(Task item): Below, locate the line that contains "(547, 217) = (431, 228): book". Repeat exactly from that line to the line that contains "camera: 165 degrees left, 10 degrees up", inclusive, leaving out the pictures.

*** Material for the task ***

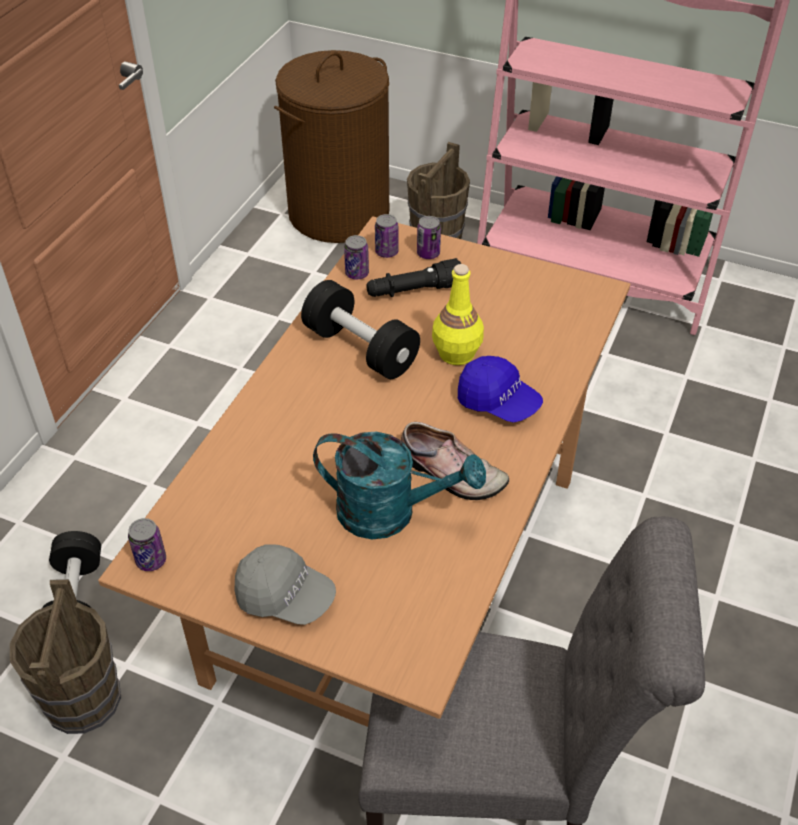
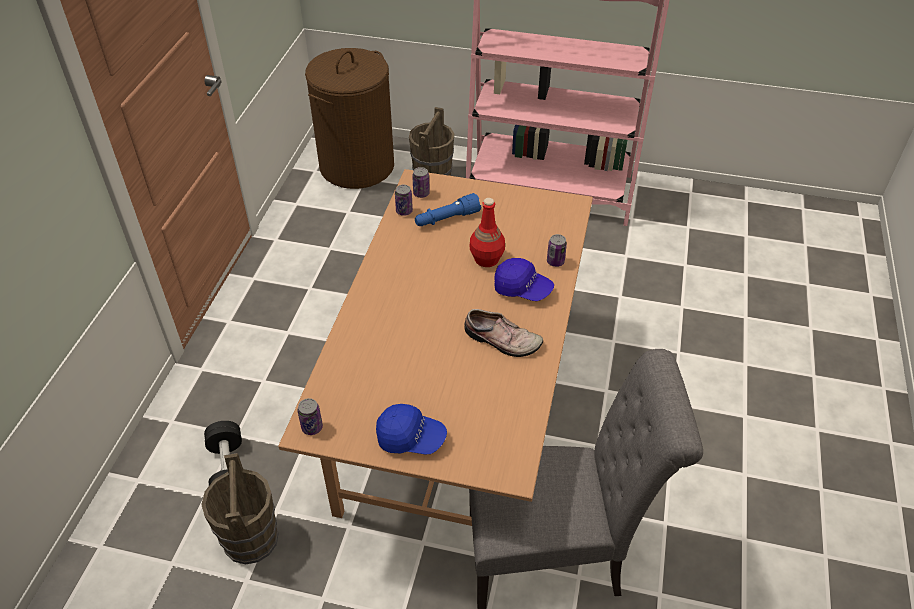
camera: 10 degrees left, 0 degrees up
(285, 596) = (411, 438): grey cap -> blue cap
(360, 349) = (420, 264): black dumbbell -> none
(390, 513) = (468, 372): turquoise watering can -> none
(414, 291) = (447, 219): black flashlight -> blue flashlight
(428, 254) = (450, 191): can -> can (555, 262)
(456, 353) = (486, 259): yellow bottle -> red bottle

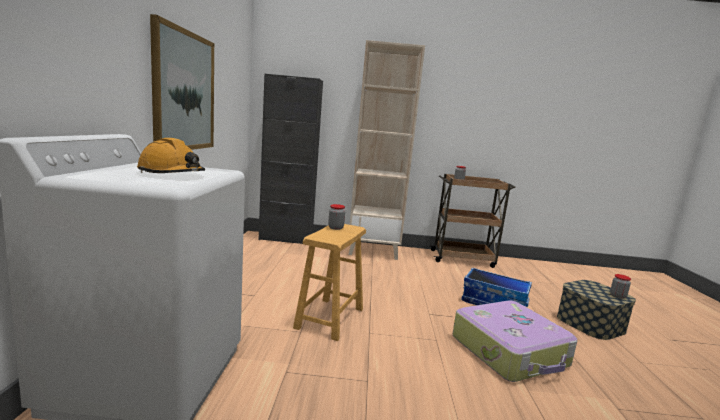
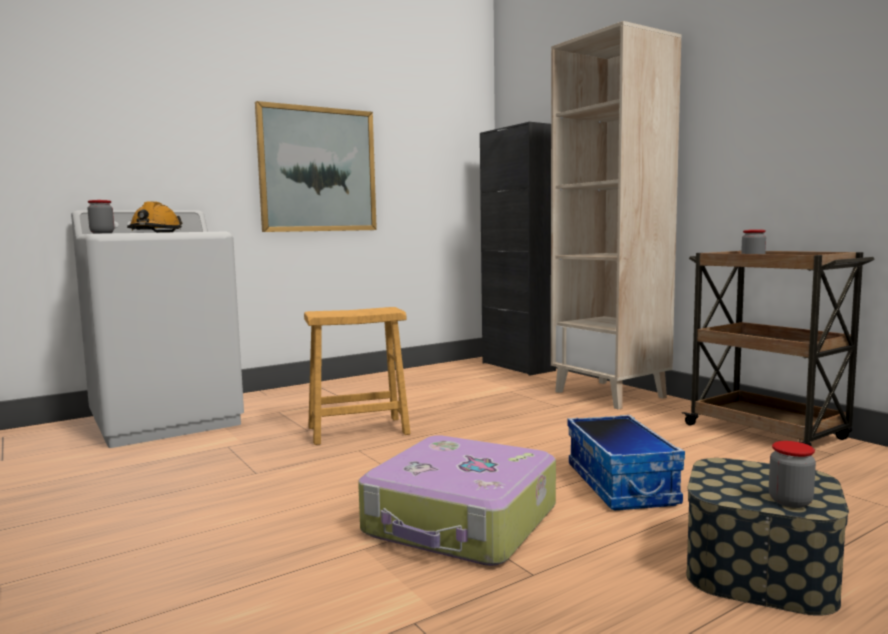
camera: 55 degrees right, 5 degrees down
(335, 228) = (369, 309): jar -> jar (102, 233)

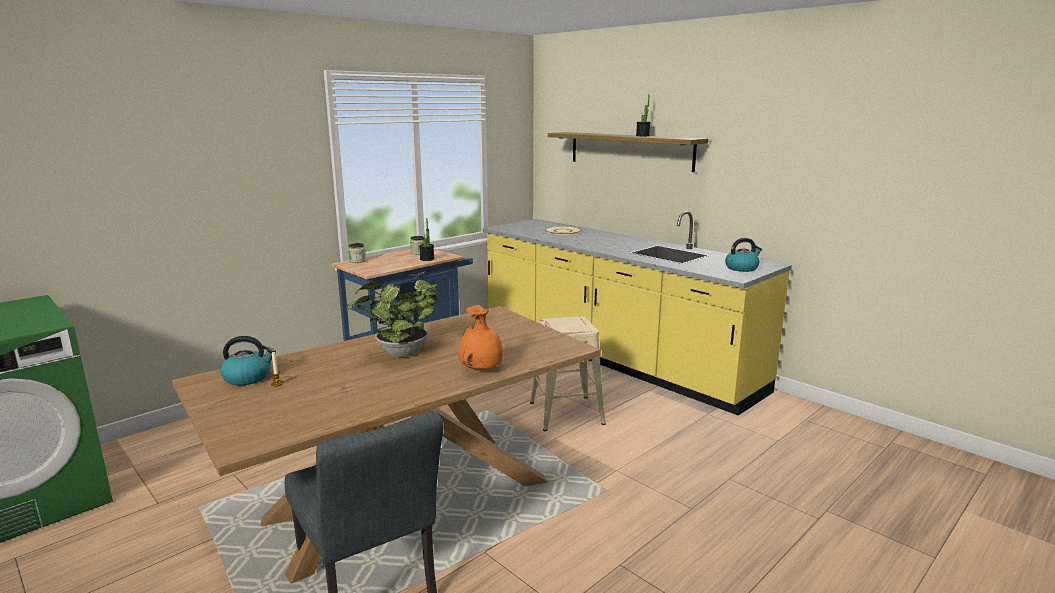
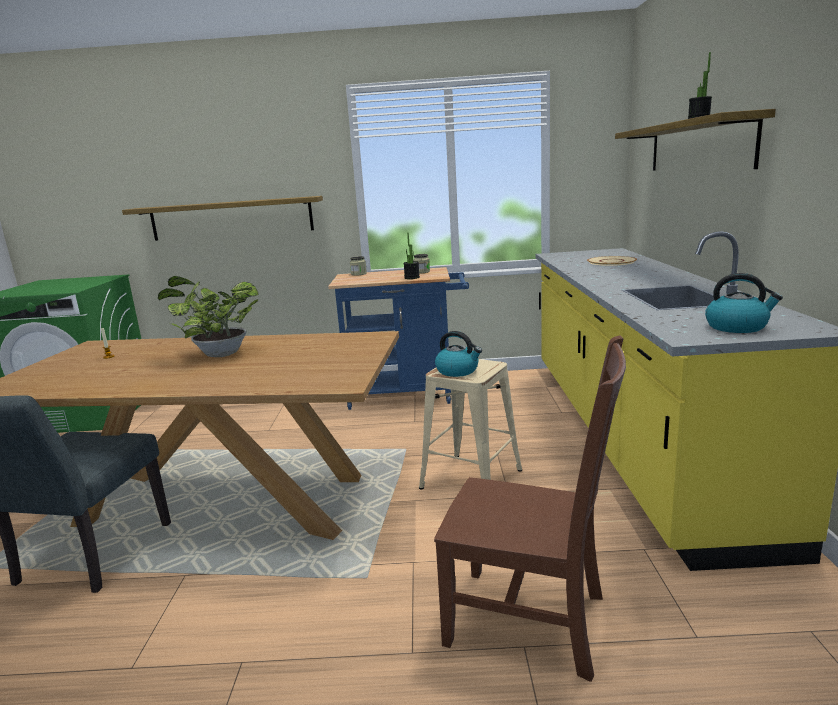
camera: 45 degrees right, 0 degrees up
(197, 211) = (232, 218): none -> shelf
(248, 377) = (111, 348): kettle -> kettle (458, 371)
(482, 369) = (225, 382): orange vase -> none
(715, 467) = (531, 621): none -> brown chair

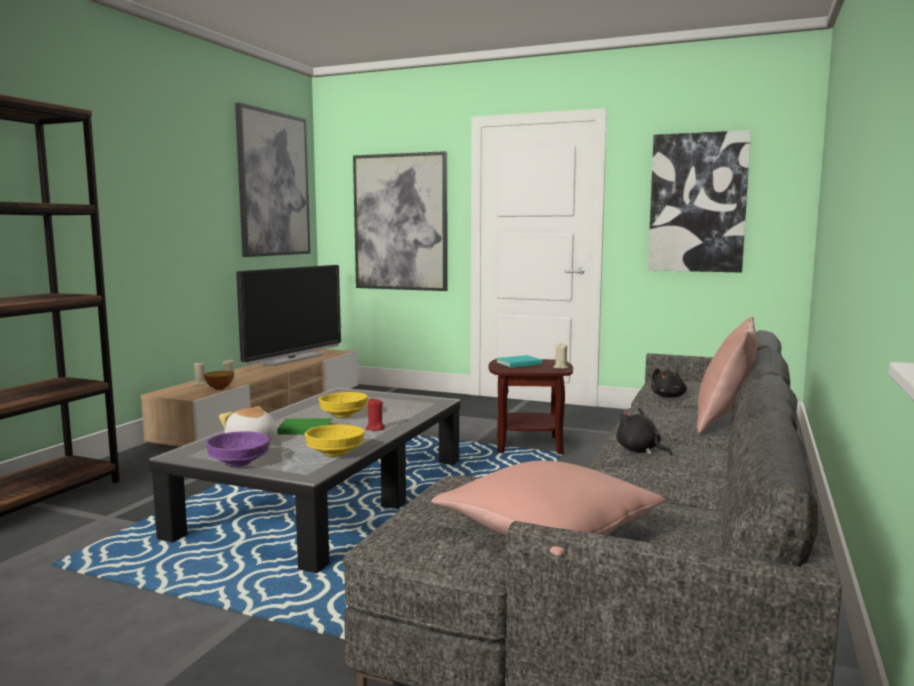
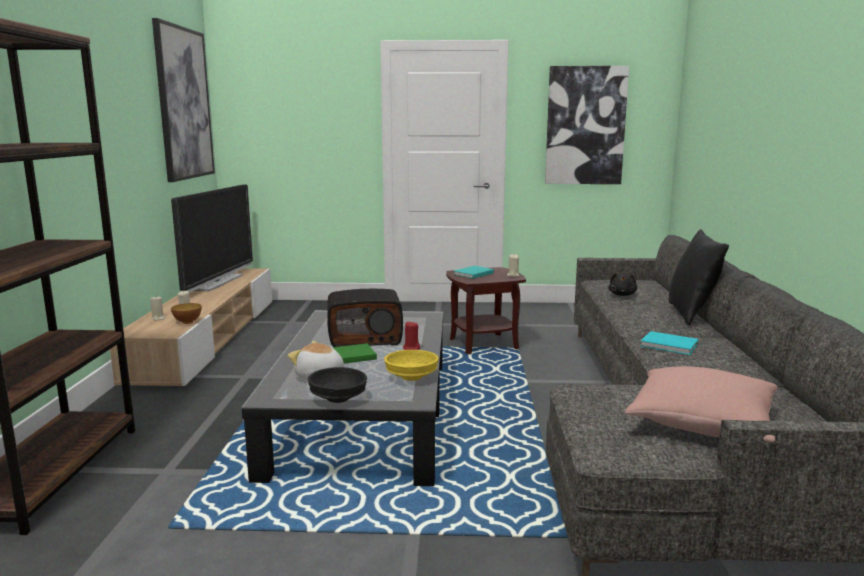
camera: 20 degrees left, 5 degrees up
(238, 463) = (337, 398): purple bowl -> black bowl
(344, 415) = (365, 338): yellow bowl -> radio
(400, 222) = (309, 141): picture -> none
(640, 451) = (670, 346): black plush toy -> turquoise book
(724, 422) = (691, 314): pink pillow -> black pillow

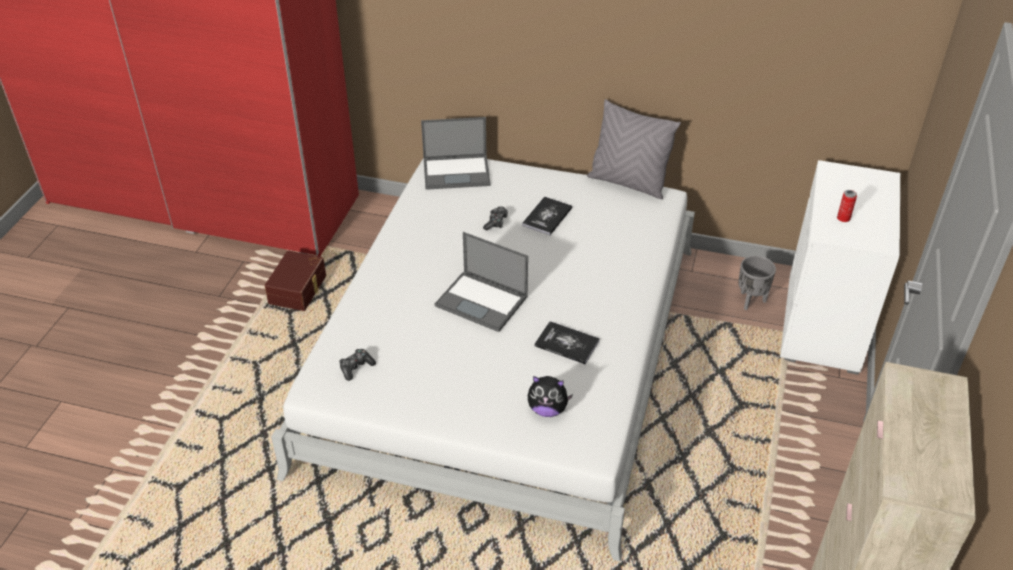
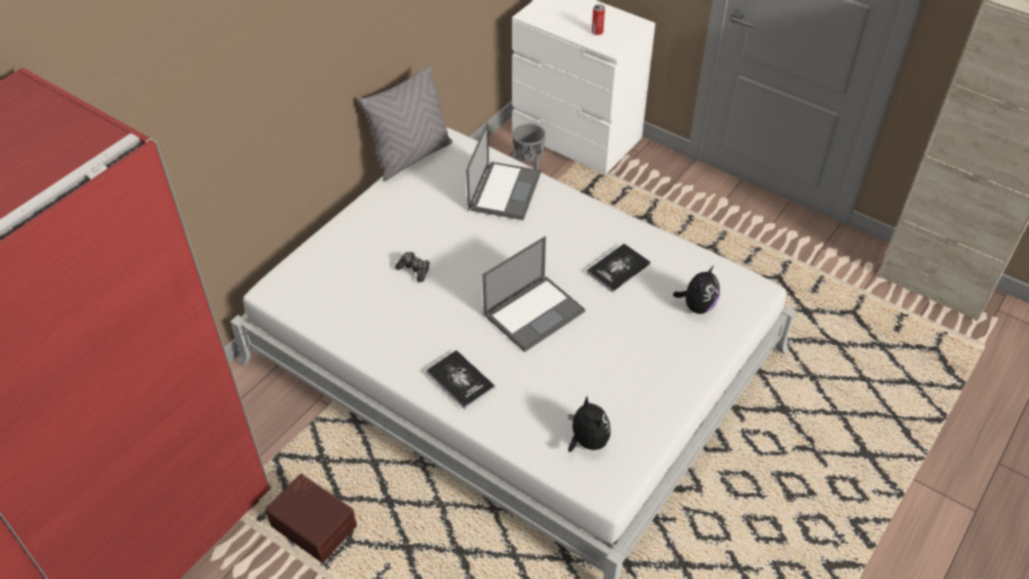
camera: 70 degrees left, 5 degrees up
(356, 367) = (587, 441): game controller -> plush toy
(457, 172) = (305, 279): laptop -> laptop (504, 190)
(547, 217) = (431, 228): book -> book (460, 380)

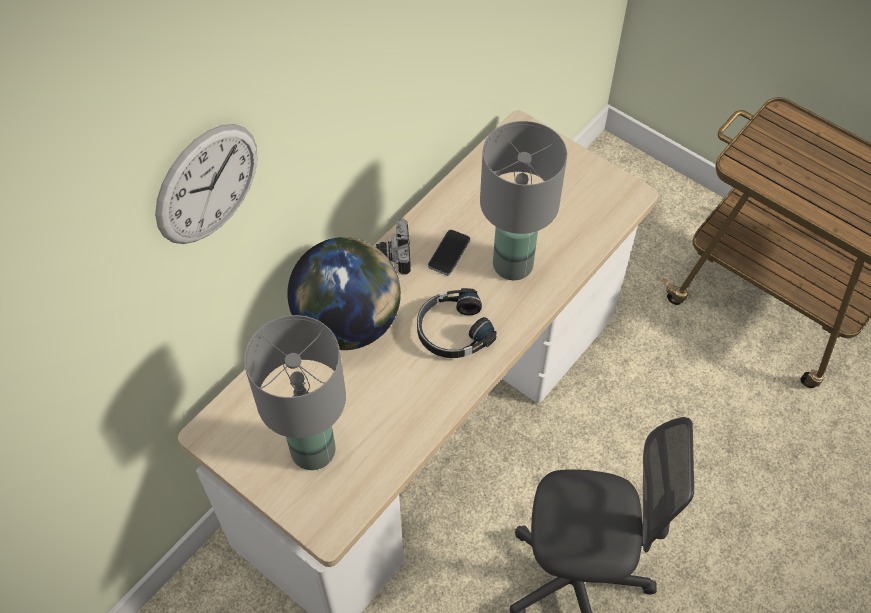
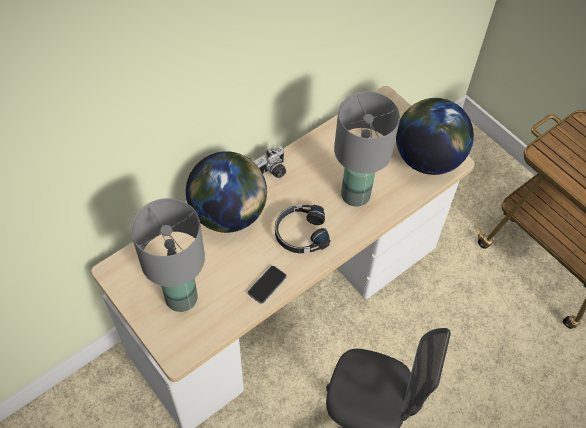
camera: 10 degrees right, 0 degrees up
(207, 184) = (130, 95): wall clock -> none
(393, 255) = (272, 172): camera -> camera turned 135 degrees counterclockwise
(449, 253) = (312, 178): phone -> phone (267, 285)
(595, 198) = (427, 158): none -> globe

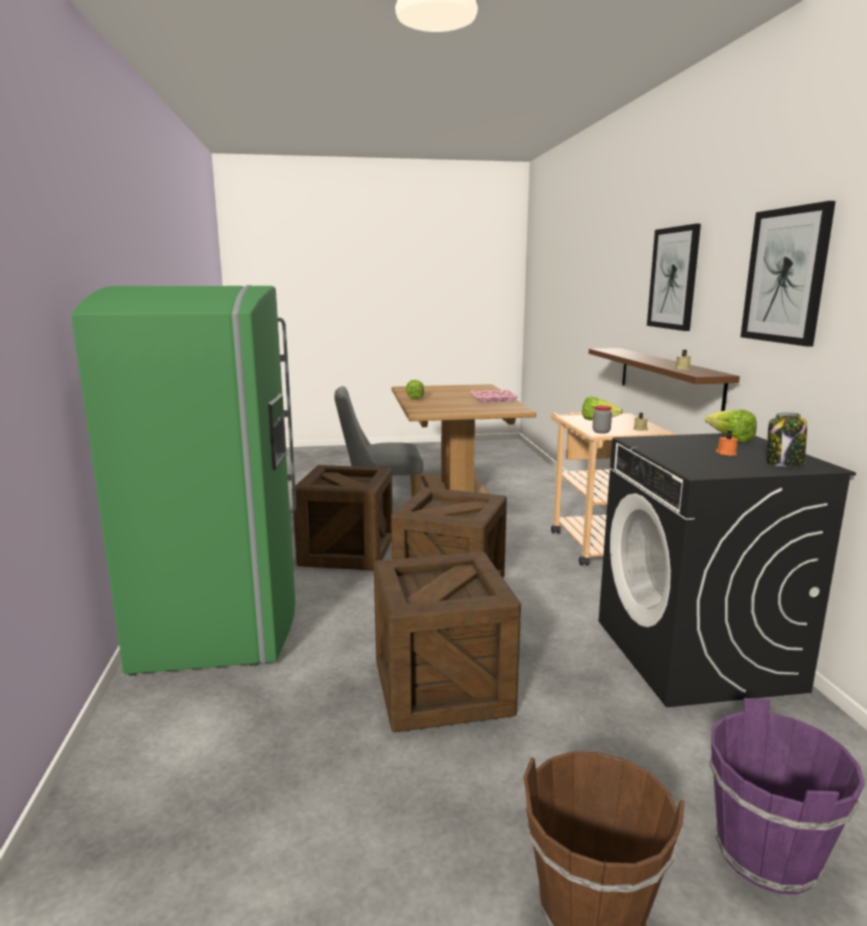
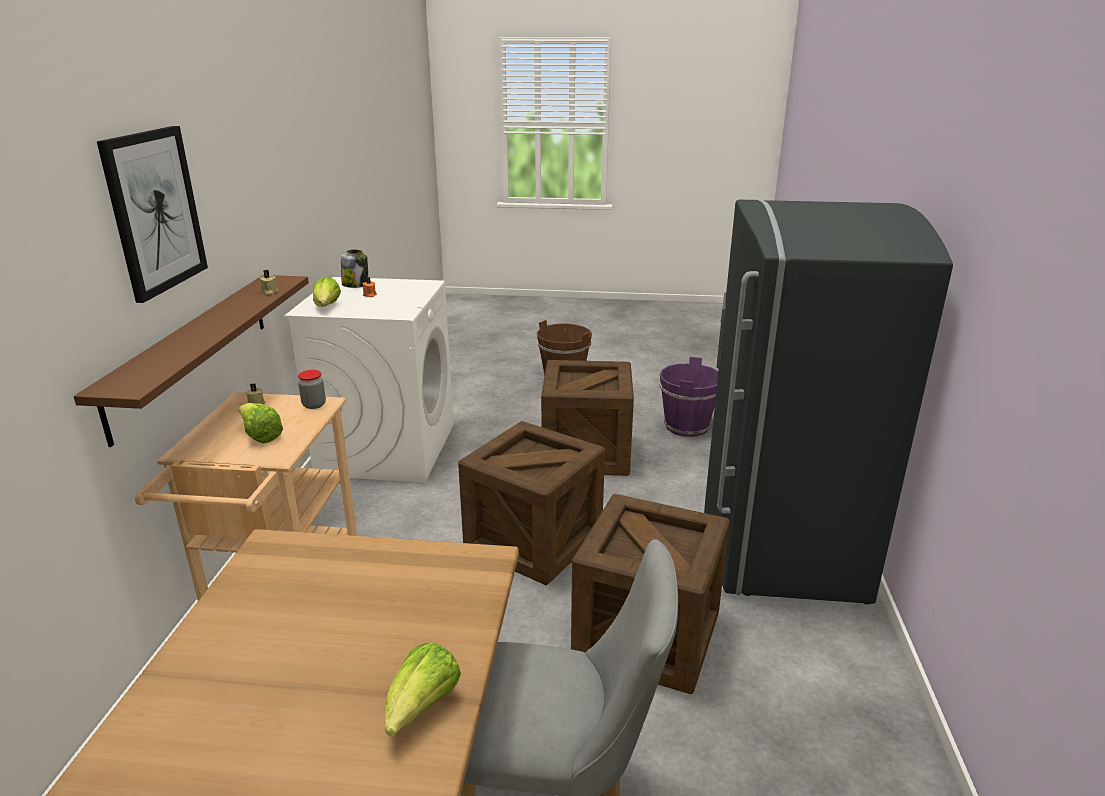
camera: 165 degrees left, 10 degrees up
(223, 618) = (777, 539): green fridge -> grey fridge
(493, 399) = (231, 642): pink tray -> none
(696, 655) = (387, 448): black washing machine -> white washing machine
(765, 854) = (481, 381): purple bucket -> purple bucket (687, 426)
(786, 276) = (268, 167): picture -> none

*** End of Material for the task ***

(Solution for this task):
(547, 217) = (431, 228): book -> book (460, 380)

camera: 10 degrees right, 0 degrees up
(207, 184) = (130, 95): wall clock -> none
(393, 255) = (272, 172): camera -> camera turned 135 degrees counterclockwise
(449, 253) = (312, 178): phone -> phone (267, 285)
(595, 198) = (427, 158): none -> globe

camera: 165 degrees left, 10 degrees up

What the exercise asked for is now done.